Bien des années plus tard, dans le Mercantour, un loup entra dans une bergerie. Les moutons bondirent aussitôt à l'extérieur à la manière de Parisiens fuyant les bouches du métro. Ils dormirent sous la pluie deux nuits durant avant qu'un bélier, plus sage et avancé en âge que sa troupe, ne revînt prudemment en son gîte.
Livresque, le loup l'apostropha : 
- Camarades moutons, votre langue, constitution pas maternelle pour moi, mais vous prie d'agréer abrogation hostilités...
Il avait le même accent que le cosmonaute d'Armageddon, ce qui plut au bélier : il n'aimait pas beaucoup les films récents, mais "l'homme ordinaire" joué par Bruce Willis et la fin avec Liv Tyler l'avaient ému.

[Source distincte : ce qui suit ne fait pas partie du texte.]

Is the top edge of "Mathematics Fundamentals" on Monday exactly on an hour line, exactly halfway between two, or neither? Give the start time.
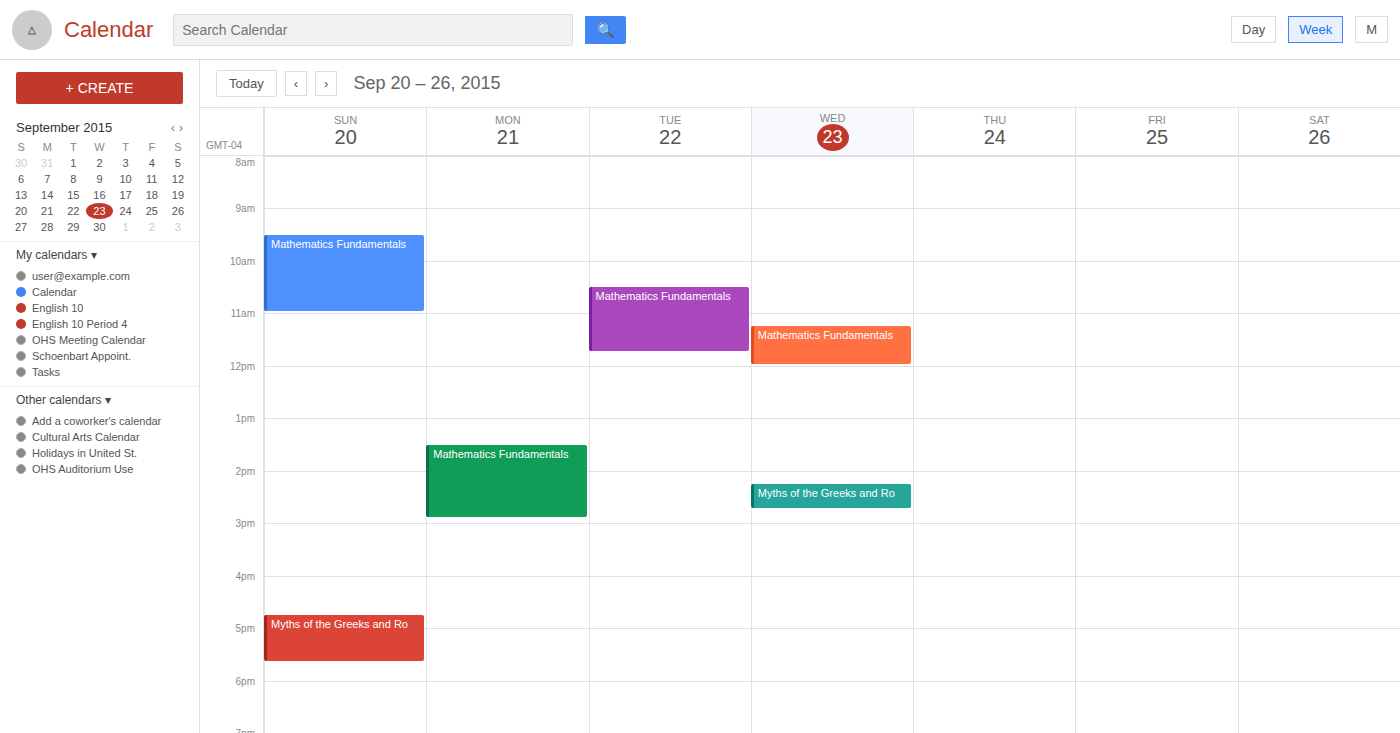
1:30 PM -- halfway between the 1 PM and 2 PM lines.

Et puis ce loup semblait cultivé...
- Nous, loups russes, politique différente loups de l'Ouest : longue tradition protocole avec animaux kolkhozes. Se nourrir juste régime baies et rennes forêt. Vous lire certainement belles pages rapports Levine nature dans Anna Karénine...
Cultivé mais confus, se dit le bêlier. Le loup devait faire des carences...
- Loup parachuté demande asile politique sympathisants moutons ! Ensemble, lutte contre renards de l'Ouest !
Le sage bêlier s'abstint de décrire l'état de la faune hexagonale pour ne pas blesser le loup.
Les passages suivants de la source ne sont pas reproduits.